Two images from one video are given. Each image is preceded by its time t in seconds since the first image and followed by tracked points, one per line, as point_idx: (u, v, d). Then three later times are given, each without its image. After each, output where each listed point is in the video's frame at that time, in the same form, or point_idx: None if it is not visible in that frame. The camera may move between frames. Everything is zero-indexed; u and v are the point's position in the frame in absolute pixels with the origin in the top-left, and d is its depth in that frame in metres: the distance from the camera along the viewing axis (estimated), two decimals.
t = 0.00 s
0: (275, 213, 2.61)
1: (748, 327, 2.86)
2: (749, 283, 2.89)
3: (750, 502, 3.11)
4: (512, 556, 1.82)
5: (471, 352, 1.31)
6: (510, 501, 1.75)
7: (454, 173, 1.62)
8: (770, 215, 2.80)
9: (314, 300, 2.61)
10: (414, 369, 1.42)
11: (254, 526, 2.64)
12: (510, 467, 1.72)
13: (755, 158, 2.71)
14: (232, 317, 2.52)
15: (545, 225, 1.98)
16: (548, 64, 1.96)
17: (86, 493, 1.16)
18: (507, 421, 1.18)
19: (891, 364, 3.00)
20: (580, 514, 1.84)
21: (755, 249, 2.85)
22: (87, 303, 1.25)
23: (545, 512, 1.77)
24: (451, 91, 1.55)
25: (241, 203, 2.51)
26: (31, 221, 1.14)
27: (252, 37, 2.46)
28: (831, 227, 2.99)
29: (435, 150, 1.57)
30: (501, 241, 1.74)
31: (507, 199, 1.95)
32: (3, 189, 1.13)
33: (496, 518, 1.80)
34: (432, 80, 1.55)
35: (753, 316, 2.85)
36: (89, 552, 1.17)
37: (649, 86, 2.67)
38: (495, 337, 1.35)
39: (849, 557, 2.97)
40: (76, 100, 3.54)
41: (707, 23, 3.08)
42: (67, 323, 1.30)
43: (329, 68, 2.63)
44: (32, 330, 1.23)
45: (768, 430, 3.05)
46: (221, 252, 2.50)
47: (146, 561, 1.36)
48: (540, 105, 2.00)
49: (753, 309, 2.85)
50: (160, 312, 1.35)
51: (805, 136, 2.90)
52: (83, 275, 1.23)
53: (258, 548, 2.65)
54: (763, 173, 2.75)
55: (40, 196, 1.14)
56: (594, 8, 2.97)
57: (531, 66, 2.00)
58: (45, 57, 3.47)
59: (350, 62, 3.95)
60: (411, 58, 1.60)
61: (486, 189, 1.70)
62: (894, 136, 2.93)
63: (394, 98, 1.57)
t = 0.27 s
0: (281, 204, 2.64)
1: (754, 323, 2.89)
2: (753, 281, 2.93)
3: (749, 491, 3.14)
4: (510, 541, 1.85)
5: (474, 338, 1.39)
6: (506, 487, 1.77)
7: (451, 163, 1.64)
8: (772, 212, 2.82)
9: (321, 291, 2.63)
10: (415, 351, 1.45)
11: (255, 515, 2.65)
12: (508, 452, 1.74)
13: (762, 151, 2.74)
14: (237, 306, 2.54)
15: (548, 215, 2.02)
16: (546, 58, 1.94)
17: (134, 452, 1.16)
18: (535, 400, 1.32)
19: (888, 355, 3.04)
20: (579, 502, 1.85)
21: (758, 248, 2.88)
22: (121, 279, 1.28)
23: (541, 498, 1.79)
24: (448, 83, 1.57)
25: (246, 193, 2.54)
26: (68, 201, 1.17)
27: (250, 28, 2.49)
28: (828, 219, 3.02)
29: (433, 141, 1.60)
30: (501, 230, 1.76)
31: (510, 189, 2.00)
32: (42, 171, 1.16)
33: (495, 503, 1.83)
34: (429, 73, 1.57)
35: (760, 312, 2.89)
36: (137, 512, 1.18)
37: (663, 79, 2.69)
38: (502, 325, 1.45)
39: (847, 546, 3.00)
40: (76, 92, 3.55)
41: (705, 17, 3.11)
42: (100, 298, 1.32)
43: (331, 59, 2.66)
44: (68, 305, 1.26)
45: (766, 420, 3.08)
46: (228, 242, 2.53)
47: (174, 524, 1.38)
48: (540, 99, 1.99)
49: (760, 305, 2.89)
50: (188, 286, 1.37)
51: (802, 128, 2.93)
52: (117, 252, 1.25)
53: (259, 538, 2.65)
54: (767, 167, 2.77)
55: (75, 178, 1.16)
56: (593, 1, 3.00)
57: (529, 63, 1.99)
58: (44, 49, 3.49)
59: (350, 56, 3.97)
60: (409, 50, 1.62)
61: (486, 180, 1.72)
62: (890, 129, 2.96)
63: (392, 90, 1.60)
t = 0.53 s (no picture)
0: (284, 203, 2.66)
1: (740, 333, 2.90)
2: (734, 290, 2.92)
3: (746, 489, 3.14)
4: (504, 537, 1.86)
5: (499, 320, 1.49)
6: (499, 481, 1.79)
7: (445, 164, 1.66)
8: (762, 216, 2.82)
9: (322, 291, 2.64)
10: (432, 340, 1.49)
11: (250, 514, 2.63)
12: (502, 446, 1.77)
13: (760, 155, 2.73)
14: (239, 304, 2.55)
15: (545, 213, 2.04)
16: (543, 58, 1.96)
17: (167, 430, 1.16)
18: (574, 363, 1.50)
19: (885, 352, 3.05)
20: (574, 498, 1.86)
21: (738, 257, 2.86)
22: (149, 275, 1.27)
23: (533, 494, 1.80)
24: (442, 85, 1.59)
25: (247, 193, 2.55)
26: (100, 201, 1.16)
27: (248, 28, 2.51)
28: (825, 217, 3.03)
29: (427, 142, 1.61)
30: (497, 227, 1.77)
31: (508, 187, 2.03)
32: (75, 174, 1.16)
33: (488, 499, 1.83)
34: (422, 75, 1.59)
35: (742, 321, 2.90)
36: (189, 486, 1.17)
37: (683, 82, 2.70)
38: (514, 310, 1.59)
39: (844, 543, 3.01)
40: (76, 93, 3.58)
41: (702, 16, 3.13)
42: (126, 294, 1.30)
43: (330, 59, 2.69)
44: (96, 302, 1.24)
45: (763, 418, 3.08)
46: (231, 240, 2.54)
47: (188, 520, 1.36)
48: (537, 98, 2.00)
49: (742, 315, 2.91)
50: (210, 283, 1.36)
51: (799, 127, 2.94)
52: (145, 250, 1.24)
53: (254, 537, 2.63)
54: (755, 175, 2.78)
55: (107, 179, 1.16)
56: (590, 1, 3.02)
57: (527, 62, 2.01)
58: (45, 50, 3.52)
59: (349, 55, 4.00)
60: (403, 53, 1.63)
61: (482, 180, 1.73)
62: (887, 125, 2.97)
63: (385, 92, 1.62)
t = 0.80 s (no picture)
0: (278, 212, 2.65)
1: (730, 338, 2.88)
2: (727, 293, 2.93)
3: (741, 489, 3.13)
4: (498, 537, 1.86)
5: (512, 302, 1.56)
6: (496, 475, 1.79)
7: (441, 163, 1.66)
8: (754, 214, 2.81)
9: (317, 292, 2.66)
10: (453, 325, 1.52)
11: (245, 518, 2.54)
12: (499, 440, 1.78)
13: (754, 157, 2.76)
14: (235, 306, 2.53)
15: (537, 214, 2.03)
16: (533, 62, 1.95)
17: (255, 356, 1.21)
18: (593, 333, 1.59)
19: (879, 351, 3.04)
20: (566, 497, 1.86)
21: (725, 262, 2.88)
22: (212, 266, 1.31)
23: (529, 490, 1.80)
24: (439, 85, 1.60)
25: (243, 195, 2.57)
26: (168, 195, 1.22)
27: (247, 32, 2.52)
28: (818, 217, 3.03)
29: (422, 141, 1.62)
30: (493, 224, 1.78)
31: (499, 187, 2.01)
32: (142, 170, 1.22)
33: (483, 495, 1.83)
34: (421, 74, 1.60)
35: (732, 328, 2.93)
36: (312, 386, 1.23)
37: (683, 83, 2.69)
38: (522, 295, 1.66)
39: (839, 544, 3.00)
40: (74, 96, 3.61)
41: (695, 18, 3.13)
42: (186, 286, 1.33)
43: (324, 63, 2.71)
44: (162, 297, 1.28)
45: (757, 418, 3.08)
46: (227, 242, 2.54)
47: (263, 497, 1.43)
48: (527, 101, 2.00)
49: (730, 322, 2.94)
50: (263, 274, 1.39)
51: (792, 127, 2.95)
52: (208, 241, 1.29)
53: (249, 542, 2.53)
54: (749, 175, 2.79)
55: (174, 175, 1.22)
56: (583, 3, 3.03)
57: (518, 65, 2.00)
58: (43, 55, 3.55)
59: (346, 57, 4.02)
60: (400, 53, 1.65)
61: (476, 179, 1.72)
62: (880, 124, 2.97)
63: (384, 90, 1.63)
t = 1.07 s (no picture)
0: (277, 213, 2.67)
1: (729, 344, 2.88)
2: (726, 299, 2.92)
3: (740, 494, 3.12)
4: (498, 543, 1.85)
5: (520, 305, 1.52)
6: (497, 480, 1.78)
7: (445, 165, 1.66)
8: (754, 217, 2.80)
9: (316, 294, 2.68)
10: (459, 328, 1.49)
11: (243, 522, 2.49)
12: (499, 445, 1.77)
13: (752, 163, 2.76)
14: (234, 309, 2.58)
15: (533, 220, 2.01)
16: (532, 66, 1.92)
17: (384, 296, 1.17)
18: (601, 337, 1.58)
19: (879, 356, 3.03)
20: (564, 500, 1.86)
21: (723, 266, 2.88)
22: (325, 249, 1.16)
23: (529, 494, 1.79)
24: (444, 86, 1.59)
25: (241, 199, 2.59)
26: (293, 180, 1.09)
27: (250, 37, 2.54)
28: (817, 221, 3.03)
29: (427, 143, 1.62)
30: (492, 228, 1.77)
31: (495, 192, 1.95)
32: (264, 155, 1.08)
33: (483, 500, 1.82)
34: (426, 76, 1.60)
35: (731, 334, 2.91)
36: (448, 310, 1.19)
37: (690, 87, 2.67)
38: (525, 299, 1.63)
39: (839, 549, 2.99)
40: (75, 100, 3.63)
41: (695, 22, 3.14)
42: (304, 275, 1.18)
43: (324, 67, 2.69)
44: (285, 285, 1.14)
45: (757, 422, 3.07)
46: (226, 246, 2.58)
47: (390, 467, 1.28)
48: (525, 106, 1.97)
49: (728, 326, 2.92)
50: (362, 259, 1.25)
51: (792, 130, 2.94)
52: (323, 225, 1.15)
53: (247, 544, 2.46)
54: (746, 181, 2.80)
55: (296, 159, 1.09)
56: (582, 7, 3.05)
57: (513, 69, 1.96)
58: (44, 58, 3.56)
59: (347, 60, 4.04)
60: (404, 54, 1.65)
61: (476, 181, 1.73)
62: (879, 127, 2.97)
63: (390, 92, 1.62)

Exercise aim
Only one stretch of the data above is needed. Restate it word for word, from the line containing "20: (580, 514, 1.84)" through the line containing "37: (649, 86, 2.67)", both ends included.

Finished exercise
20: (580, 514, 1.84)
21: (755, 249, 2.85)
22: (87, 303, 1.25)
23: (545, 512, 1.77)
24: (451, 91, 1.55)
25: (241, 203, 2.51)
26: (31, 221, 1.14)
27: (252, 37, 2.46)
28: (831, 227, 2.99)
29: (435, 150, 1.57)
30: (501, 241, 1.74)
31: (507, 199, 1.95)
32: (3, 189, 1.13)
33: (496, 518, 1.80)
34: (432, 80, 1.55)
35: (753, 316, 2.85)
36: (89, 552, 1.17)
37: (649, 86, 2.67)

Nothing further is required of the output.